Gwon · February 18, 2021, 8:21am

Hi, I have a questions about DistributedDataparallel

I Implement codes like below in Single GPU(It combined two different losses)

def train(model, criterion, ...):
   model.train()
   outputs_a = model(inputs_a)
   loss_a = criterion(outputs_a, targets) 
   ...
   outputs_b = model(inputs_b)
   loss_b = criterion(outputs_b, targets)
   ...
   total_loss = (lam * loss_a) + ((1 - lam) * loss_b)
   total_loss.backward()
   ...

It runs well without any problems

After, when i try to using multiple-gpu with DistributedDataparallel it throws an error like this,

one of the variables needed for gradient computation has been modified by an inplace operation: [torch.cuda.FloatTensor [512]] is at version 5; expected version 3 instead. Hint: enable anomaly detection to find the operation that failed to compute its gradient, with torch.autograd.detect_anomaly(True).

I found this error caused by inplace operation,
But i can’t found any inplace operation in my code!!

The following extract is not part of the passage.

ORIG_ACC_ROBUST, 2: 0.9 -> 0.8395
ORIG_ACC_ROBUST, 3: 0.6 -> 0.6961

So I changed my code like below

def train(model, criterion, ...):
   model.train()
   outputs_a = model(inputs_a)
   loss_a = criterion(outputs_a, targets) 
   loss_a.backward()
   ...
   outputs_b = model(inputs_b)
   loss_b = criterion(outputs_b, targets)
   loss_b.backward()
   ...
   total_loss = loss_a + loss_b
   ...

Fortunately, it runs well without any error

However, i have a question

#1
total_loss = (loss_a + loss_b)
total_loss.backward()

#2
loss_a.backward()
loss_b.backward()
total_loss = loss_a + loss_b

Are these two operations the same?